AI-assisted Sensing & Control for Gravitational Wave Observatories

Gravitational wave detectors like Advanced LIGO have detected hundreds of astrophysical black hole merger events. Pushing the sensitivity of these instruments to capture fainter signals from the earlier universe crucially depends on how well we can improve the sensing and control aspects of these interferometric devices. GW observatories often strive to find the proper balance between maintaining a stable operating point, a critical factor in ensuring optimal sensitivity for extended periods, and continuously upgrading various subsystems that will help expand their astrophysical reach. There is a trade-off between observation time and time allocated for upgrades.

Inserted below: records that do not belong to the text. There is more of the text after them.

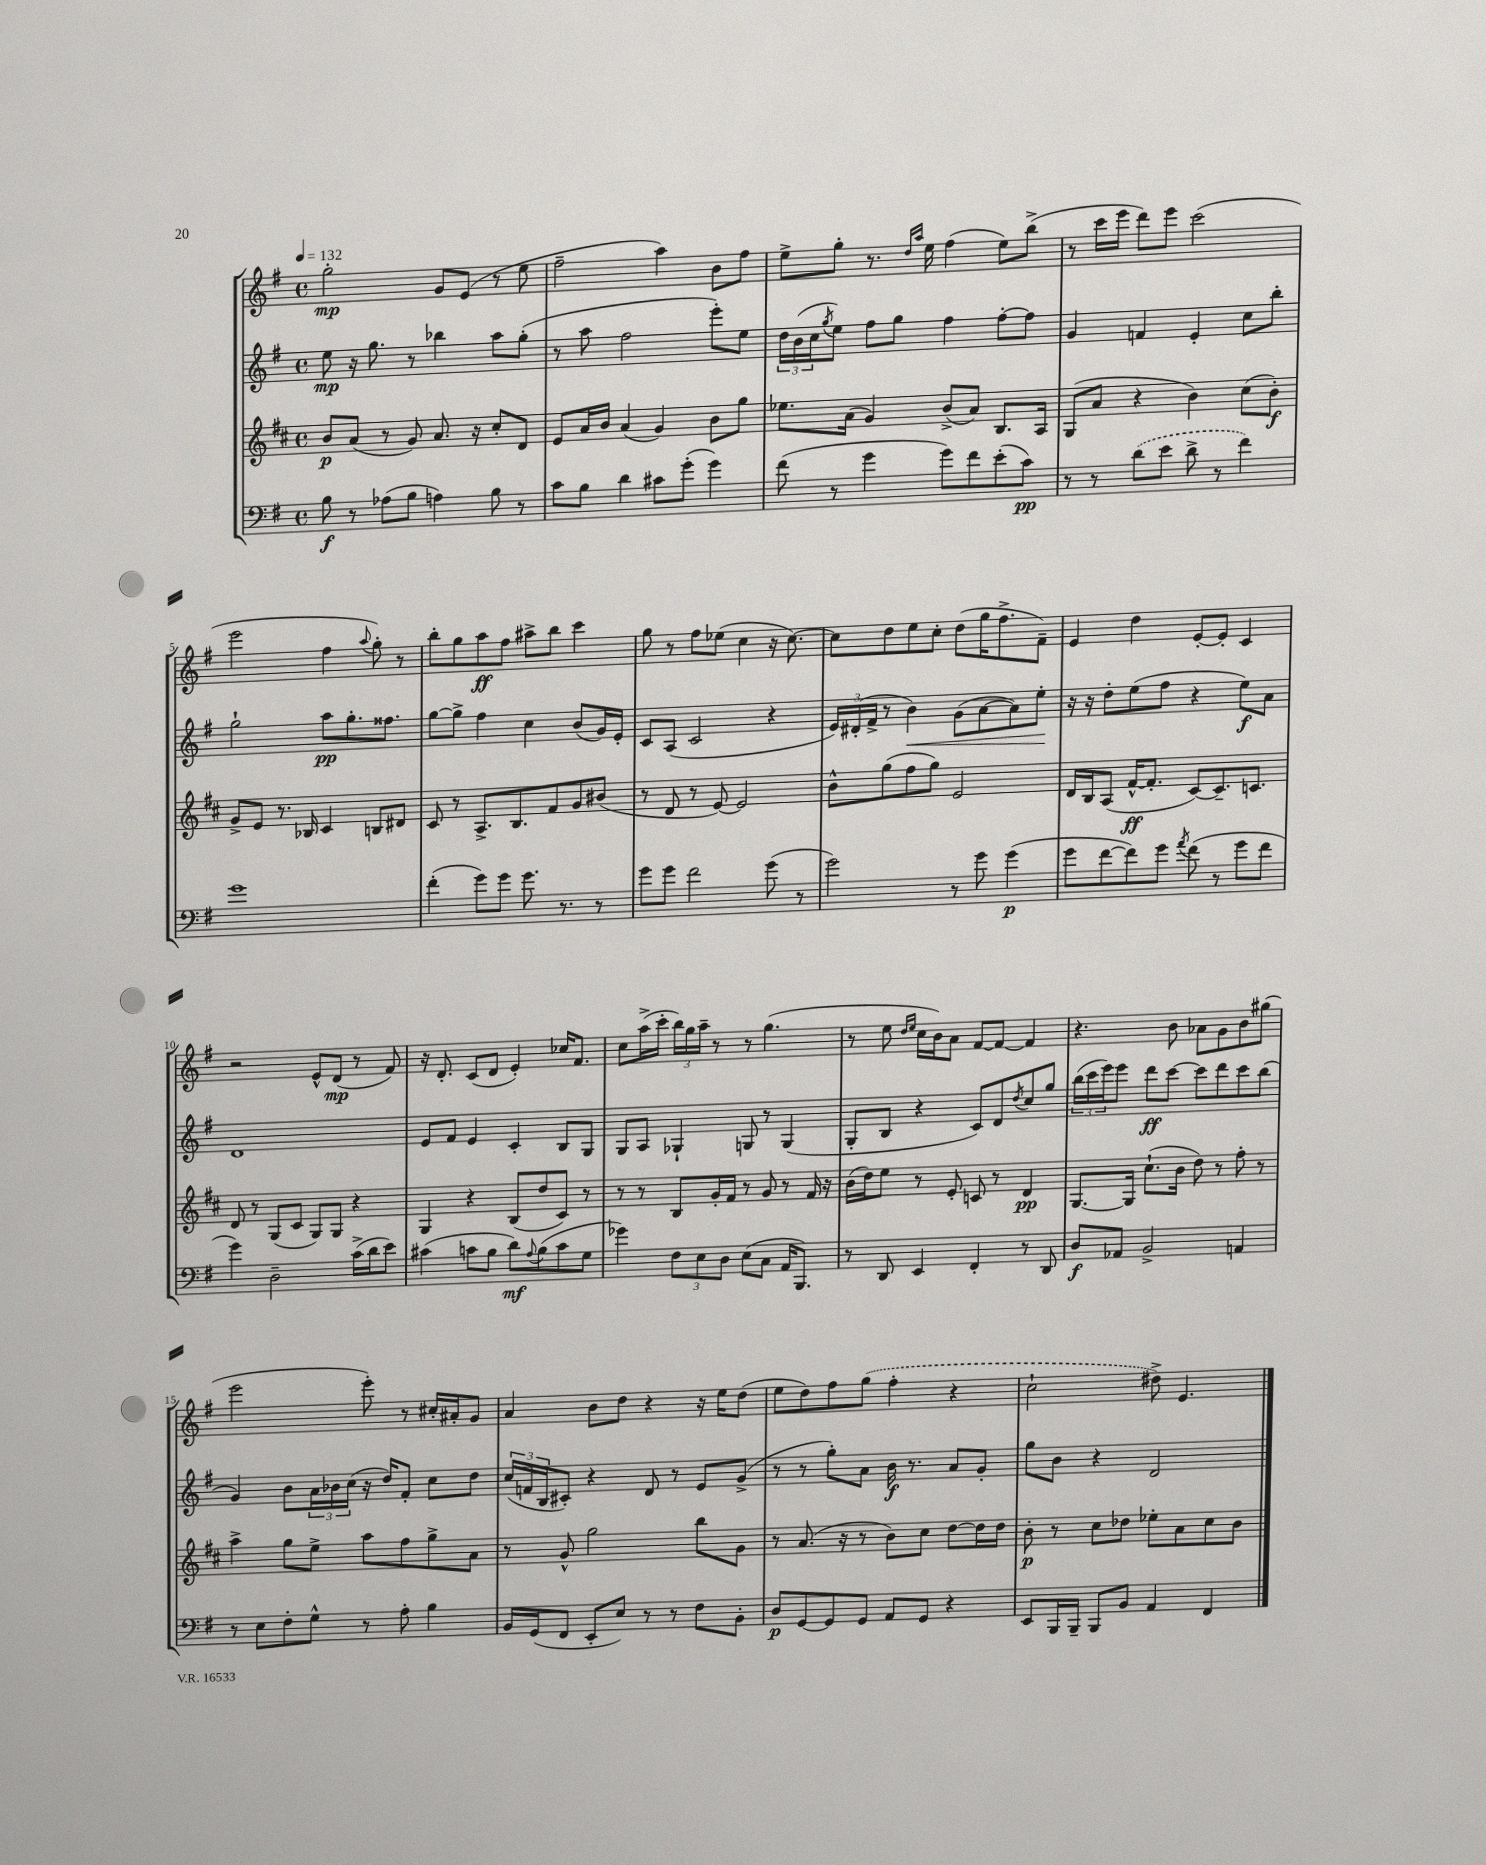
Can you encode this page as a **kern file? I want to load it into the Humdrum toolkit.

**kern	**dynam	**kern	**dynam	**kern	**dynam	**kern	**dynam
*part4	*part4	*part3	*part3	*part2	*part2	*part1	*part1
*staff4	*staff4	*staff3	*staff3	*staff2	*staff2	*staff1	*staff1
*clefF4	*	*clefG2	*	*clefG2	*	*clefG2	*
*k[f#]	*	*k[f#c#]	*	*k[f#]	*	*k[f#]	*
*M4/4	*	*M4/4	*	*M4/4	*	*M4/4	*
*met(c)	*	*met(c)	*	*met(c)	*	*met(c)	*
*MM132	*	*MM132	*	*MM132	*	*MM132	*
=1	=1	=1	=1	=1	=1	=1	=1
8B\	f	8b/L	p	8ee\	mp	2gg'\	mp
8r	.	(8a/J	.	16r	.	.	.
.	.	.	.	8.gg\	.	.	.
(8A-X\L	.	8r	.	.	.	.	.
8B\J	.	8g/)	.	8r	.	.	.
4An\)	.	8.a/	.	4bb-X\	.	8g/L	.
.	.	.	.	.	.	(8e/J	.
.	.	16r	.	.	.	.	.
8B\	.	8cc#'/L	.	8aa\L	.	8r	.
8r	.	8d/J	.	(8gg'\J	.	8ee\	.
=2	=2	=2	=2	=2	=2	=2	=2
8c\L	.	8e/L	.	8r	.	2ff#~\	.
8B\J	.	16a/L	.	8aa\	.	.	.
.	.	16b/JJ	.	.	.	.	.
4d\	.	(4a/	.	2ff#\	.	.	.
8c#X\L	.	4g/)	.	.	.	4aa\)	.
(8g'\J	.	.	.	.	.	.	.
4g\)	.	8b\L	.	8eee'\L)	.	8b\L	.
.	.	8gg\J	.	8ee\J	.	8ff#\J	.
=3	=3	=3	=3	=3	=3	=3	=3
(8f#\	.	8.ee-X\L	.	24dd\LL	.	8ee^\L	.
.	.	.	.	(24b\	.	.	.
.	.	.	.	24cc\J	.	.	.
.	.	.	.	8qgg/	.	.	.
8r	.	.	.	8ee\J)	.	8gg'\J	.
.	.	(16a\Jk	.	.	.	.	.
4g\	.	4g/)	.	8ff#\L	.	8.r	.
.	.	.	.	8gg\J	.	.	.
.	.	.	.	.	.	16qqdd/LL	.
.	.	.	.	.	.	16qqaa/JJ	.
.	.	.	.	.	.	16ee\	.
8g\L)	.	(8b^/L	.	4ff#\	.	(4ff#\	.
8f#\	.	8a/J)	.	.	.	.	.
(8e'\	.	8.B/L	.	[8ff#'\L	.	8ee\L)	.
8c\J)	pp	.	.	8ff#\J]	.	(8bb^\J	.
.	.	16A/Jk	.	.	.	.	.
=4	=4	=4	=4	=4	=4	=4	=4
8r	.	(8G/L	.	4g/	.	8r	.
8r	.	8a/J	.	.	.	16ccc\LL	.
.	.	.	.	.	.	16eee\JJ	.
(8d\L	.	4r	.	4fn/	.	8ddd\L)	.
8e\J	.	.	.	.	.	8eee\J	.
8d^\	.	4b\)	.	4e'/	.	(2ccc\	.
8r	.	.	.	.	.	.	.
4f#\)	.	(8cc#\L	.	8cc\L	.	.	.
.	.	8b'\J)	f	8bb'\J	.	.	.
!!LO:LB:g=z
=5	=5	=5	=5	=5	=5	=5	=5
1g	.	8g^/L	.	2gg`\	.	2eee\	.
.	.	8e/J	.	.	.	.	.
.	.	8.r	.	.	.	.	.
.	.	16B-X/	.	.	.	.	.
.	.	4c#/	.	8aa\L	pp	4ff#\	.
.	.	.	.	8.gg'\	.	.	.
.	.	.	.	.	.	8qqaa/	.
.	.	8Bn/L	.	.	.	8gg'\)	.
.	.	.	.	8.ff##X\J	.	.	.
.	.	8d#X/J	.	.	.	8r	.
=6	=6	=6	=6	=6	=6	=6	=6
(4f#'\	.	8c#/	.	[8gg\L	.	8bb'\L	.
.	.	8r	.	8gg^\J]	.	8gg\	.
8g\L)	.	8.A^/L	.	4ff#\	.	8aa\	ff
8g\J	.	.	.	.	.	8ff#\J	.
.	.	8.B/	.	.	.	.	.
8.g\	.	.	.	4cc\	.	8aa#X^\L	.
.	.	8f#/	.	.	.	8bb\J	.
8.r	.	.	.	.	.	.	.
.	.	8g/	.	(8b/L	.	4ccc\	.
8r	.	(8b#X/J	.	16g/L)	.	.	.
.	.	.	.	16e'/JJ	.	.	.
=7	=7	=7	=7	=7	=7	=7	=7
8g\L	.	8r	.	8c/L	.	8gg\	.
8g\J	.	8d/	.	(8A/J	.	8r	.
2f#\	.	8r	.	2c/	.	8ff#\L	.
.	.	[8e/)	.	.	.	(8ee-X\J	.
.	.	2e/]	.	.	.	4cc\	.
(8g\	.	.	.	4r	.	16r	.
.	.	.	.	.	.	[8.cc\)	.
8r	.	.	.	.	.	.	.
=8	=8	=8	=8	=8	=8	=8	=8
2g\)	.	8b^^\L	.	24e/LL)	.	8cc\L]	.
.	.	.	.	(24d#X'/	.	.	.
.	.	.	.	24f#^/JJ	.	.	.
.	.	(8gg\	.	8r	.	8dd\	.
!	!	!	!	!	!LO:HP:b	!	!
.	.	8ff#\	.	4b\)	<	8ee\	.
.	.	8gg\J)	.	.	.	8cc'\J	.
8r	.	2e/	.	(8g\L	.	(8dd\L	.
8g\	.	.	.	[8a\	.	16gg\K	.
.	.	.	.	.	.	8.ff#^\	.
(4g\	p	.	.	8a\])	.	.	.
.	.	.	.	8ee'\J	.	8f#~\J)	.
.	.	.	.	.	[	.	.
=9	=9	=9	=9	=9	=9	=9	=9
8g\L	.	16d/LL	.	16r	.	4e/	.
.	.	16B/J	.	16r	.	.	.
[8f#\	.	(8A/J	.	8dd'\L	.	.	.
8f#\])	.	[16f#^^/KL	ff	(8ee\	.	4dd\	.
.	.	8.f#'/J]	.	.	.	.	.
8g\J	.	.	.	8ff#\J	.	.	.
8qa/	.	.	.	.	.	.	.
(8f#\	.	[8c#/L)	.	4r	.	[8e'/L	.
8r	.	8.c#~/]	.	.	.	8e'/J]	.
8g\L	.	.	.	8ee\L)	f	4c/	.
.	.	8.cn/J	.	.	.	.	.
8f#\J	.	.	.	8a\J	.	.	.
!!LO:LB:g=z
=10	=10	=10	=10	=10	=10	=10	=10
4g\)	.	8d/	.	1d	.	2r	.
.	.	8r	.	.	.	.	.
2D~\	.	(8G/L	.	.	.	.	.
.	.	8c#/J	.	.	.	.	.
.	.	8G/L)	.	.	.	8e^^/L	.
.	.	8G/J	.	.	.	(8d/J	mp
(16c^\LL	.	4r	.	.	.	8r	.
16d\J	.	.	.	.	.	.	.
8e\J)	.	.	.	.	.	8f#/)	.
=11	=11	=11	=11	=11	=11	=11	=11
(4c#X\	.	4G/	.	8e/L	.	16r	.
.	.	.	.	.	.	8.d'/	.
.	.	.	.	8f#/J	.	.	.
8cn\L	.	4r	.	4e/	.	(8c/L	.
8B\J	.	.	.	.	.	8d/J	.
8d\L)	mf	(8B/L	.	4c'/	.	4e'/)	.
8qqA/	.	.	.	.	.	.	.
(8B\	.	8dd/	.	.	.	.	.
8c\	.	8c#/J)	.	8B/L	.	16cc-X/KL	.
.	.	.	.	.	.	8.f#/J	.
8G\J	.	8r	.	8G/J	.	.	.
=12	=12	=12	=12	=12	=12	=12	=12
4g-X\)	.	8r	.	8G/L	.	8cc\L	.
.	.	8r	.	8A/J	.	(16aa^\L	.
.	.	.	.	.	.	16ccc'\JJ	.
12F#\L	.	8B/L	.	4G-X`/	.	24bb\LL)	.
.	.	.	.	.	.	24gg\	.
12E\	.	.	.	.	.	24aa~\JJ	.
.	.	16g'/L	.	.	.	8r	.
12D\J	.	.	.	.	.	.	.
.	.	16f#/JJ	.	.	.	.	.
(8E\L	.	8r	.	8Gn/	.	8r	.
8C\J	.	8g/	.	8r	.	(4.gg\	.
16AA/KL	.	8r	.	(4G/	.	.	.
8.BBB/J)	.	.	.	.	.	.	.
.	.	16f#/	.	.	.	.	.
.	.	16r	.	.	.	.	.
=13	=13	=13	=13	=13	=13	=13	=13
8r	.	(16b\LL	.	8G'/L	.	8r	.
.	.	16dd\J)	.	.	.	.	.
8DD/	.	8ee\J	.	8B/J	.	8ee\	.
.	.	.	.	.	.	16qqdd/LL	.
.	.	.	.	.	.	16qqee/JJ	.
4EE/	.	8r	.	4r	.	16cc\LL	.
.	.	.	.	.	.	16b\J)	.
.	.	8e'/	.	.	.	8a\J	.
4FF#'/	.	8cn/	.	8c/L)	.	[8f#/L	.
.	.	8r	.	8d/	.	8f#/J_	.
.	.	.	.	8qdd/	.	.	.
8r	.	4d/	pp	8cc/	.	4f#/]	.
8DD/	.	.	.	8gg/J	.	.	.
=14	=14	=14	=14	=14	=14	=14	=14
8D/L	f	[8.G/L	.	(24bb\LL	.	4.r	.
.	.	.	.	24ccc\	.	.	.
.	.	.	.	24eee\J)	.	.	.
8AA-X/J	.	.	.	8eee\J	.	.	.
.	.	16G/Jk]	.	.	.	.	.
2BB^/	.	(8.cc#`\L	.	8ddd\L	ff	.	.
.	.	.	.	[8ccc\J	.	8b\	.
.	.	16b\Jk	.	.	.	.	.
.	.	8dd\)	.	8ccc\L]	.	8a-X\L	.
.	.	8r	.	8ddd\	.	8g\	.
4AAn/	.	8ff#'\	.	8ccc\	.	8b\	.
.	.	8r	.	(8bb\J	.	(8gg#X\J	.
!!LO:LB:g=z
=15	=15	=15	=15	=15	=15	=15	=15
8r	.	4aa^\	.	4g/)	.	2eee\	.
8E\L	.	.	.	.	.	.	.
8F#'\	.	8gg\L	.	8b\L	.	.	.
8G^^\J	.	8ee^\J	.	24a\L	.	.	.
.	.	.	.	24b-X\	.	.	.
.	.	.	.	(24cc\JJ	.	.	.
8r	.	8aa\L	.	16r	.	8eee'\)	.
.	.	.	.	16dd/KL)	.	.	.
8A'\	.	8ff#\	.	8f#'/J	.	8r	.
4B\	.	8gg^\	.	8cc\L	.	16cc#X'/LL	.
.	.	.	.	.	.	16a#X'/J	.
.	.	8a\J	.	8dd\J	.	8g/J	.
=16	=16	=16	=16	=16	=16	=16	=16
16BB/LL	.	8r	.	(24cc/LL	.	4a/	.
.	.	.	.	24fn/	.	.	.
(16GG/J	.	.	.	.	.	.	.
.	.	.	.	24B/J	.	.	.
8FF#/J	.	8g^^/	.	8c#X'/J)	.	.	.
8EE'/L	.	2gg\	.	4r	.	8b\L	.
8E/J)	.	.	.	.	.	8dd\J	.
8r	.	.	.	8d/	.	4r	.
8r	.	.	.	8r	.	.	.
8F#\L	.	8bb\L	.	8e/L	.	16r	.
.	.	.	.	.	.	16ee\KL	.
8BB'\J	.	8g\J	.	(8g^/J	.	(8dd\J	.
=17	=17	=17	=17	=17	=17	=17	=17
8D/L	p	8r	.	8r	.	8ee\L	.
[8GG/	.	(8.a/	.	8r	.	8dd\)	.
8GG/]	.	.	.	8gg'\L)	.	8ff#\	.
.	.	16r	.	.	.	.	.
8GG/J	.	8r	.	8a\J	.	(8gg\J	.
8AA/L	.	8b\L)	.	16b\	f	4ff#'\	.
.	.	.	.	8.r	.	.	.
8GG/J	.	8cc#\J	.	.	.	.	.
4r	.	[8dd\L	.	8a/L	.	4r	.
.	.	16dd\L]	.	8g'/J	.	.	.
.	.	16dd\JJ	.	.	.	.	.
=18	=18	=18	=18	=18	=18	=18	=18
8EE/L	.	8b'\	p	8gg\L	.	2cc`\	.
16BBB/L	.	8r	.	8b\J	.	.	.
16BBB~/JJ	.	.	.	.	.	.	.
8BBB/L	.	8cc#\L	.	4r	.	.	.
8BB/J	.	8dd-X\J	.	.	.	.	.
4AA/	.	8ee-X'\L	.	2d/	.	8dd#X^\)	.
.	.	8a\	.	.	.	4.e/	.
4FF#/	.	8cc#\	.	.	.	.	.
.	.	8b\J	.	.	.	.	.
==	==	==	==	==	==	==	==
*-	*-	*-	*-	*-	*-	*-	*-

The inherent complexities associated with the cross-coupled nature of these opto-mechanical experiments and the non-stationary nature of the ambient environment often make these tasks daunting. In this talk, I will discuss the potential of using deep neural systems for improved sensing and control at these observatories. Leveraging physics-informed deep reinforcement learning and model-based design can help improve learning efficiency while adhering to safety constraints, which is critical for real-world systems. I will discuss the potential of embedded machine learning for low-latency decision-making and highlight recent successes in deploying deep reinforcement learning-based systems in large-scale physics experiments. Finally, I will mention the challenges encountered while deploying neural systems in complex optical systems and why tackling these issues and building intelligent systems with adaptive capabilities will be crucial for next-generation GW detectors like Cosmic Explorer and the Einstein Telescope.